I told her that Rivka would be staying in England with the children for the time being, and that we had decided to separate. I also said Rivka was anxious for some news of her parents, and that I’d promised to try to find out what had happened to them. I hoped the Dauphine might be able to enlighten me.

Enlighten me she did, and gladly. She rattled off her story at top speed, about their terrible suffering during the Hunger Winter of that year, and their anxiety about the two daughters who, with their husbands and children, had been deported to the east and whose fate was still unknown. About all that Rafaël
had done in trying to save as many of the hunted and persecuted as he could. And about Aaron, who, I was surprised to hear, had once paid a visit to them in their canal house.
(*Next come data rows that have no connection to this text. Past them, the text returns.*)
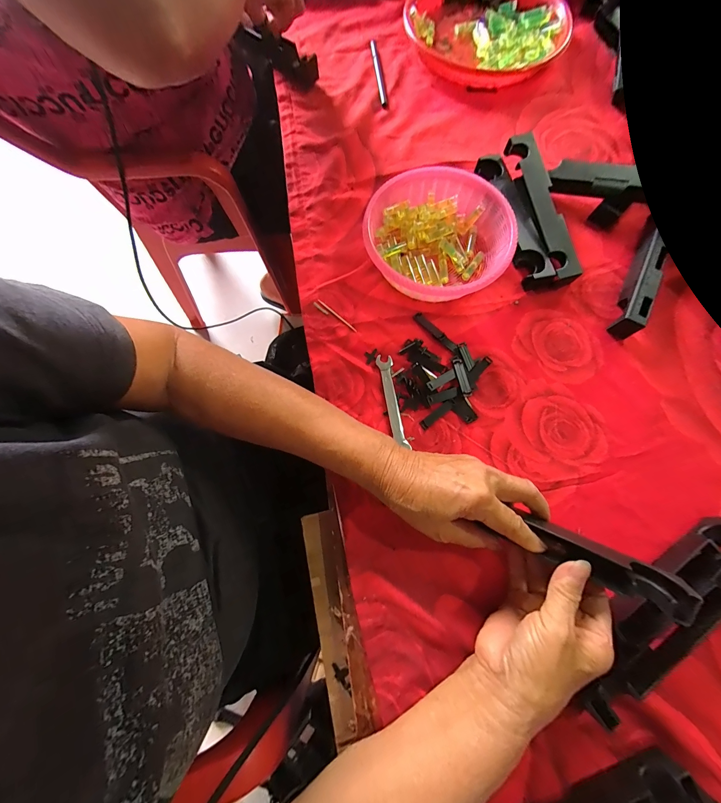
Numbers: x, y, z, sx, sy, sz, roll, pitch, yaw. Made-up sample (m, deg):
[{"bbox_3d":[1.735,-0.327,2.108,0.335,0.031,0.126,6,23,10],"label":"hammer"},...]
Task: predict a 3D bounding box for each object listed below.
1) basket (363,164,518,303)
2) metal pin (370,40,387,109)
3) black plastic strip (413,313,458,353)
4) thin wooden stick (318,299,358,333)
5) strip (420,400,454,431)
[{"bbox_3d":[0.092,-0.192,0.378,0.164,0.051,0.164,-12,75,-3],"label":"basket"},{"bbox_3d":[0.028,-0.514,0.489,0.010,0.004,0.148,-6,75,-1],"label":"metal pin"},{"bbox_3d":[0.090,-0.082,0.370,0.011,0.004,0.065,-43,79,-10],"label":"black plastic strip"},{"bbox_3d":[-0.028,-0.103,0.373,0.061,0.004,0.004,40,79,10],"label":"thin wooden stick"},{"bbox_3d":[0.084,0.015,0.343,0.043,0.004,0.010,-36,78,-9],"label":"strip"}]

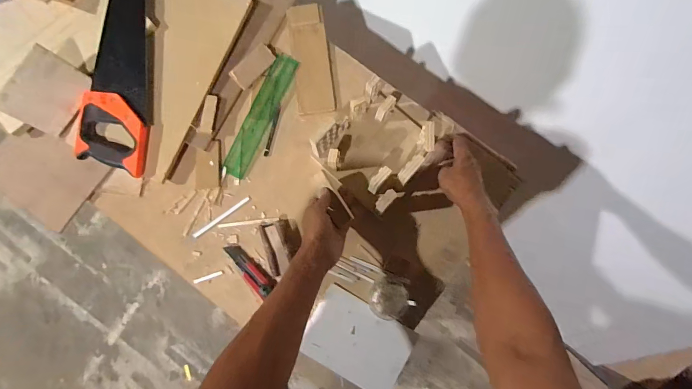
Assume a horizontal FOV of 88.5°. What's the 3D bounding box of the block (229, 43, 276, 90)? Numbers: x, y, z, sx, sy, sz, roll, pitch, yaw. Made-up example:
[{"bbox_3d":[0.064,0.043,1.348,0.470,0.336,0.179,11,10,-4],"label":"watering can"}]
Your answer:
[{"bbox_3d":[-0.184,-0.254,0.701,0.093,0.008,0.040,-48,111,-8],"label":"block"}]

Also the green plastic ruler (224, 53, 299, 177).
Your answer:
[{"bbox_3d":[-0.168,-0.157,0.700,0.051,0.005,0.259,25,84,4],"label":"green plastic ruler"}]

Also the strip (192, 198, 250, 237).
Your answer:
[{"bbox_3d":[-0.236,0.042,0.671,0.121,0.004,0.008,-36,81,-6],"label":"strip"}]

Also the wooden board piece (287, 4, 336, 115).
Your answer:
[{"bbox_3d":[-0.069,-0.269,0.705,0.072,0.023,0.216,-7,80,-1],"label":"wooden board piece"}]

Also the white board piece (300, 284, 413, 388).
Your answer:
[{"bbox_3d":[0.021,0.264,0.639,0.181,0.008,0.129,28,81,5],"label":"white board piece"}]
It seemed that one day in 1943 Levine and my brother had bumped into each other in the crowded corridors of the Jewish Council, where Rafaël spent most of his time in a never-ending quest to obtain the coveted
bis auf weiteres
reprieve for every desperate soul turning to him for help. If you were lucky enough to have that stamp in your identity papers, it meant the feared “transport to the east” was temporarily deferred in your case. There, in the nerve center of the deportation industry, the building where despicable officials—conniving with assiduous civil, police, and railway authorities—had facilitated a smooth and flawless transport operation, Levine and Aaron suddenly found themselves standing face-to-face. They had not seen each other since the 1938 debacle and, in light of the extraordinary times, were able to put aside their onetime antipathy. When Levine invited Aaron to go home with him, my brother accepted. Sitting in the very chair I was now occupying, he had given the Dauphine and the professor an account of how he was surviving.

He was living in a poky little room in the Jewish quarter, which was crowded with Jews from all over the country who’d all been ordered by the occupiers to move into that sector of Amsterdam. When members of the “inferior race” were instructed to hand over their valuables, he had managed to hide some money from those crooks. What was left of his capital was going into helping people postpone deportation. Like Levine, he had been arranging reprieves and helping with medical deferments; he also seemed to have underground connections, although he was very vague about those. It was clear, however,
that he was involved with acquiring forged identity papers and arranging hiding addresses.